Exploitation of enrofloxacin-loaded docosanoic acid solid lipid nanoparticle suspension as oral and intramuscular sustained release formulations for pig
Published in Drug Delivery, 2019
Yanfei Tao, Fei Yang, Kuiyu Meng, Dongmei Chen, Yujuan Yang, Kaixiang Zhou, Wanhe Luo, Wei Qu, Yuanhu Pan, Zonghui Yuan, Shuyu Xie
Explored as an oral sustained release formulation, the palatability of the suspension is very important and should be evaluated initially. This palatability evaluation referred to the report of Tiwari et al. In the study, the daily intake amount of water was used to evaluate palatability of caffeine citrate formulation in mice (Tiwari et al., 2017). According to the clinic, maximum dosage of 5 mg/kg B.W. and the average daily water intake (about 3 L) of 15 kg pig, the final concentration of enrofloxacin in drink water was prepared into 25 mg/L for the nanosuspension and enrofloxacin powder groups to test palatability. The results demonstrated that the water intake of pigs in the nanosuspension group maintained the norm water intake as those of control group and was significantly higher than those of enrofloxacin powder group.
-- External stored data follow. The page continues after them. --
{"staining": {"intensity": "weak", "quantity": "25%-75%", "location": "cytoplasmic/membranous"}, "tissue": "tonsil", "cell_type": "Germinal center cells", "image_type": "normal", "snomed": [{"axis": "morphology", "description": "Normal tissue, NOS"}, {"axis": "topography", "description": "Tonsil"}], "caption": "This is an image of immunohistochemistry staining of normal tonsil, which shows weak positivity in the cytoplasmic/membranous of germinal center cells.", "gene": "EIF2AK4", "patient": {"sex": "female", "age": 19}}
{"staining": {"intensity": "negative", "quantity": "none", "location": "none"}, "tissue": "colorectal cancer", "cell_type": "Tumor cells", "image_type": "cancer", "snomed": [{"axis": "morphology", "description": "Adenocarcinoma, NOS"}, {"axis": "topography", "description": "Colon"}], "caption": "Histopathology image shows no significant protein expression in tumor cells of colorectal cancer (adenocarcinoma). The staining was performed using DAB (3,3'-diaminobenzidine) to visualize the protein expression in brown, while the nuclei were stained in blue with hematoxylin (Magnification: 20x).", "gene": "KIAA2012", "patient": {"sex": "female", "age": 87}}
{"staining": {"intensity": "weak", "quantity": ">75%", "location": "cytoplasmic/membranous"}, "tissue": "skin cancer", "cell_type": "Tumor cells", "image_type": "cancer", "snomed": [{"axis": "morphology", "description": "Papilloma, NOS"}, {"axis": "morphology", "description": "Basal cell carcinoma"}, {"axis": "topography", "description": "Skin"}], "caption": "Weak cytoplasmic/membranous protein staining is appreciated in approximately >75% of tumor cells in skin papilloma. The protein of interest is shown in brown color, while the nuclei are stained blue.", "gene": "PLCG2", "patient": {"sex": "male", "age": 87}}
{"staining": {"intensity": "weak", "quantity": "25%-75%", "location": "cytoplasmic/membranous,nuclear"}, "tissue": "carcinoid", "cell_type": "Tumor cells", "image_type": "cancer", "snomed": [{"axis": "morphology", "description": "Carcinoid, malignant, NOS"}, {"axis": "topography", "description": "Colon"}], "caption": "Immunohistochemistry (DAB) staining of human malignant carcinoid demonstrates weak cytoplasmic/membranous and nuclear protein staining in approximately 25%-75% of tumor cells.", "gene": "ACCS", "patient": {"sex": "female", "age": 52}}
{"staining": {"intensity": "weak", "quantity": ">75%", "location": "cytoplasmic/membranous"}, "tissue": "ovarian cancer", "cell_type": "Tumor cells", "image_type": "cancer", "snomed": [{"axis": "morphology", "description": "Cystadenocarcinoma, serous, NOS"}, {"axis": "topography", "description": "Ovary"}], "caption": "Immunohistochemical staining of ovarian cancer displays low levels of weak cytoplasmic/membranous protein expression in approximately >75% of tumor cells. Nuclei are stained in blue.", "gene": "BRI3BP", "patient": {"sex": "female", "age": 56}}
These results suggested that the nanosuspension could significantly increase the palatability of enrofloxacin. However, the daily water intake of pig in nanosuspension groups was sharply decreased to one-third of the normal level (0.84 ± 0.17 L) when the added concentration of enrofloxacin was increased three-fold compared with the clinical maximum recommended dose. These results suggested that the palatability of the nanosuspension can be further improved by using other preparation techniques, such as enhancing the encapsulation efficiency and adding some flavoring agents. This study preliminary evaluated the palatability and it should be further studied in field trial to obtain more data. After intragastric administration, the extended systemic circulation of enrofloxacin with improved bioavailability was observed by DAS. This might be mainly because of the increased residence time and absorption of the nanoparticles in the gastrointestinal tract due to the small size and large surface area. The higher bioavailability and MRT could also be due to the increased permeability and an enhanced lymphatic uptake (Xie et al., 2010). These results demonstrated that the nanosuspension might be a promising oral prolonged release formulation with good palatability.